## What the task requires
The answer is a single figure: how many lines below contain the word "允许为空".

## Extracted material
□ □ □ □ □
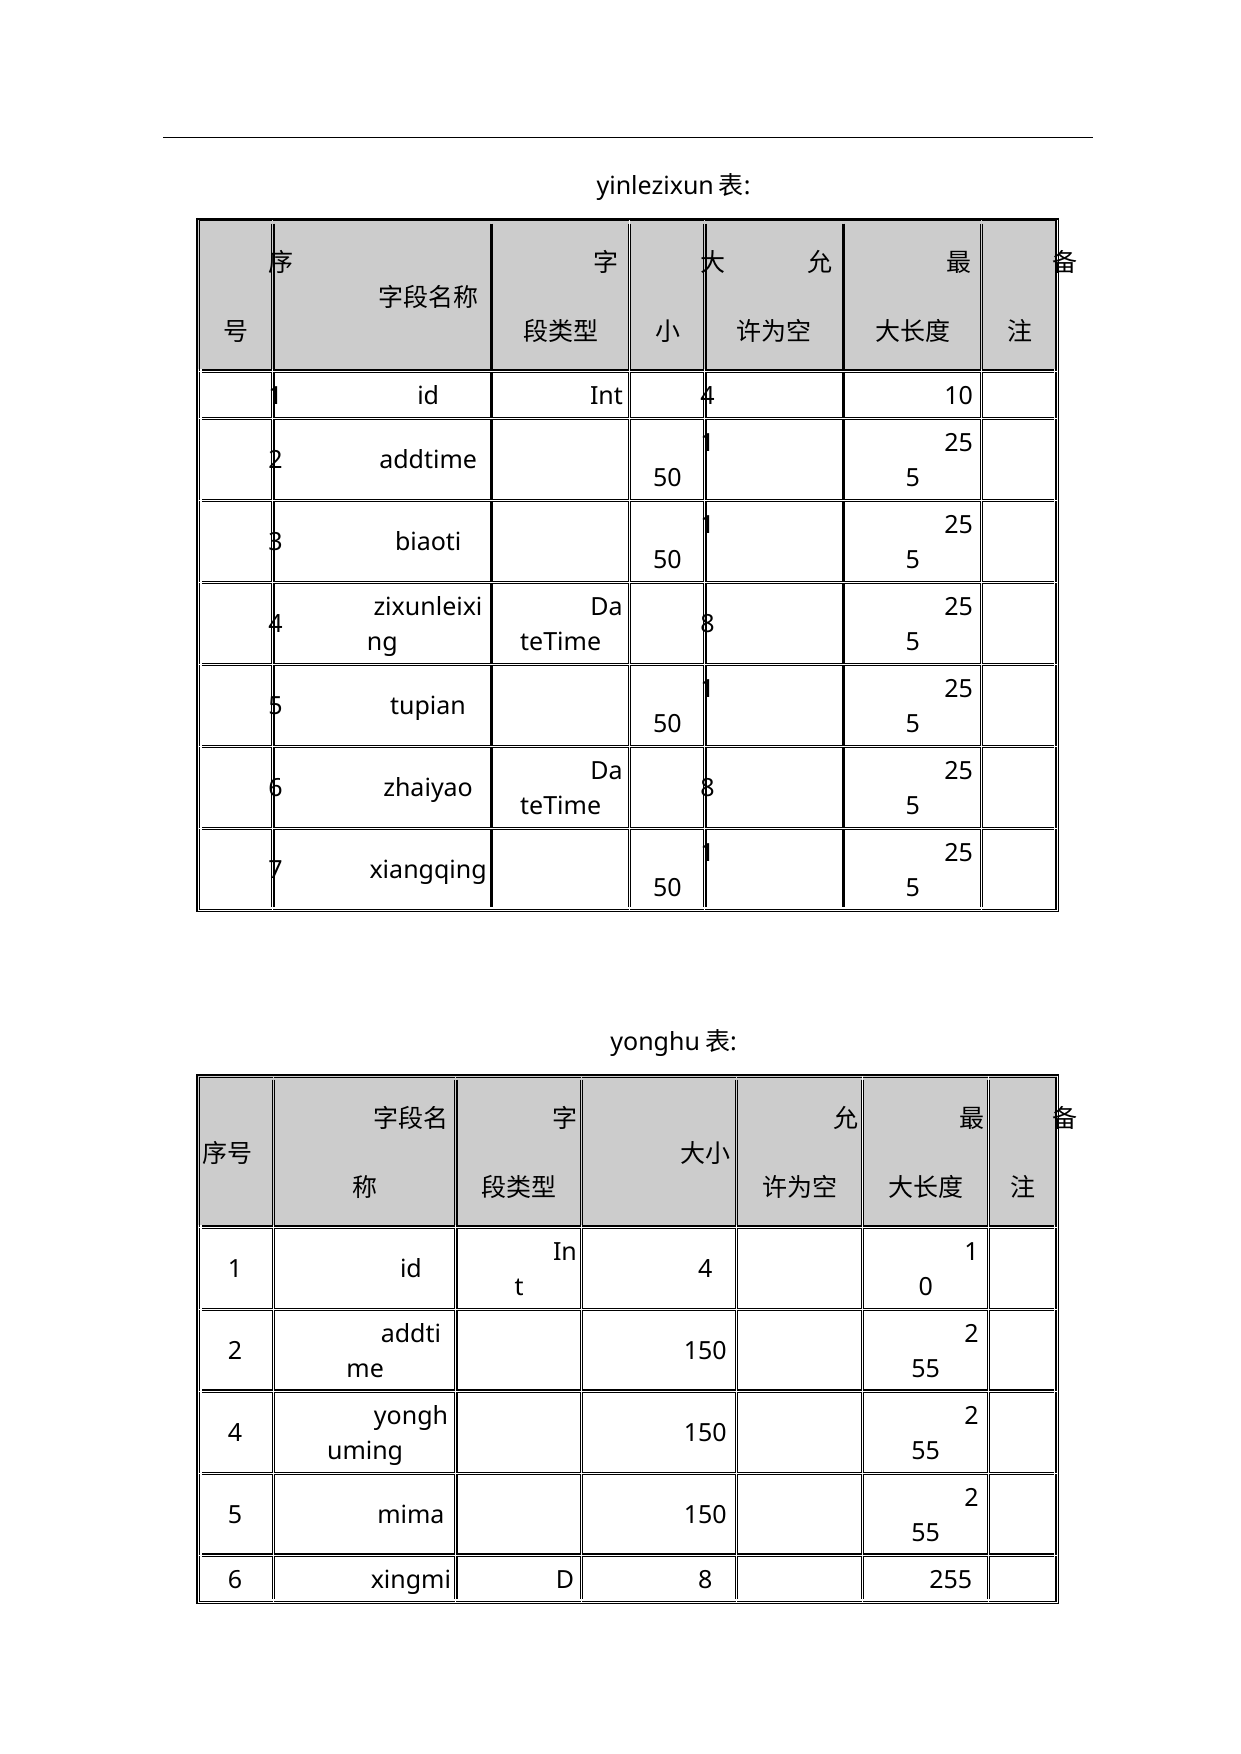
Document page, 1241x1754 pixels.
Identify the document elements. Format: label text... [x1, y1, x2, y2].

table_header 最大长度 [863, 1078, 988, 1225]
table_cell xiangqing [273, 830, 491, 908]
table_cell yonghuming [275, 1393, 454, 1471]
table_cell [983, 499, 1056, 581]
table_header 大小 [630, 220, 705, 369]
table_cell 1 [200, 369, 271, 417]
table_cell DateTime [493, 748, 628, 826]
table_cell [989, 1553, 1056, 1601]
table_header 允许为空 [705, 221, 843, 369]
table_cell 150 [631, 666, 703, 744]
table_cell 150 [583, 1311, 735, 1389]
table_cell 2 [198, 417, 273, 498]
table_cell id [275, 373, 490, 417]
table_cell 4 [200, 1389, 272, 1471]
table_cell 255 [845, 666, 980, 744]
table_cell addtime [275, 420, 490, 498]
table_cell zhaiyao [275, 748, 490, 826]
table_cell 255 [845, 584, 980, 662]
table_cell 10 [845, 373, 980, 417]
table_cell [983, 745, 1056, 826]
table_cell DateTime [493, 584, 628, 662]
table_cell 8 [631, 584, 703, 662]
table_cell [458, 1311, 580, 1389]
table_cell [990, 1225, 1056, 1307]
table_cell 8 [582, 1557, 737, 1601]
table_cell 255 [864, 1311, 987, 1389]
table_cell [707, 584, 842, 662]
table_header 字段类型 [456, 1078, 582, 1225]
table_cell [707, 502, 842, 581]
table_cell [990, 1389, 1056, 1471]
table_header 字段名称 [274, 1076, 456, 1225]
table_cell 4 [198, 581, 273, 662]
table_cell 4 [631, 373, 703, 417]
table_cell biaoti [275, 502, 490, 581]
text yinlezixun表: [162, 148, 1093, 218]
table_cell 150 [630, 830, 705, 908]
table_cell [983, 663, 1056, 744]
table_cell 2 [200, 1308, 272, 1389]
table_cell 255 [845, 420, 980, 498]
table_header 备注 [982, 221, 1055, 369]
table_header 序号 [200, 220, 273, 369]
table_cell [737, 1557, 862, 1601]
table_header 大小 [582, 1078, 737, 1225]
table_cell Int [493, 373, 628, 417]
table_cell [493, 502, 628, 581]
table_cell [990, 1471, 1056, 1553]
table_cell 255 [845, 502, 980, 581]
table_cell 10 [864, 1229, 987, 1307]
table_cell 255 [864, 1393, 987, 1471]
table_cell addtime [275, 1311, 454, 1389]
table_cell mima [275, 1475, 454, 1553]
table_header 序号 [200, 1078, 274, 1225]
table_cell 255 [845, 748, 980, 826]
table_cell [458, 1475, 580, 1553]
table_cell [738, 1475, 861, 1553]
table_cell xingming [274, 1553, 456, 1601]
table_cell 255 [863, 1557, 988, 1601]
table_cell [982, 417, 1057, 498]
text yonghu表: [162, 1005, 1093, 1074]
table_cell [707, 748, 842, 826]
table_cell 1 [200, 1225, 272, 1307]
table_header 最大长度 [843, 221, 982, 369]
table_cell DateTime [456, 1557, 582, 1601]
table_cell [982, 581, 1057, 662]
table_cell [491, 830, 629, 908]
table_cell 150 [631, 420, 703, 498]
table_cell [990, 1308, 1056, 1389]
table_cell [707, 373, 842, 417]
table_cell 4 [583, 1229, 735, 1307]
table_cell [738, 1311, 861, 1389]
table_cell 150 [583, 1475, 735, 1553]
table_cell 7 [200, 826, 273, 908]
table_cell 5 [200, 1471, 272, 1553]
table_cell [458, 1393, 580, 1471]
table_header 备注 [989, 1078, 1055, 1225]
table_header 字段类型 [491, 221, 629, 369]
table_cell [738, 1229, 861, 1307]
table_cell 5 [200, 663, 271, 744]
table_cell 255 [843, 830, 982, 908]
table_cell Int [458, 1229, 580, 1307]
table_header 字段名称 [273, 221, 491, 369]
table_cell 6 [200, 1553, 274, 1601]
table_cell [493, 420, 628, 498]
table_cell [707, 420, 842, 498]
table_cell 6 [200, 745, 271, 826]
table_cell [738, 1393, 861, 1471]
table_cell [493, 666, 628, 744]
table_cell [983, 369, 1056, 417]
table_cell 150 [583, 1393, 735, 1471]
table_cell [707, 666, 842, 744]
table_cell [705, 830, 843, 908]
table_cell 255 [864, 1475, 987, 1553]
table_cell 8 [631, 748, 703, 826]
table_cell [982, 826, 1056, 908]
table_cell tupian [275, 666, 490, 744]
table_cell id [275, 1229, 454, 1307]
table_cell 150 [631, 502, 703, 581]
table_cell 3 [200, 499, 271, 581]
table_cell zixunleixing [275, 584, 490, 662]
table_header 允许为空 [737, 1078, 862, 1225]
□ □ □ □ □
## Exercise response
2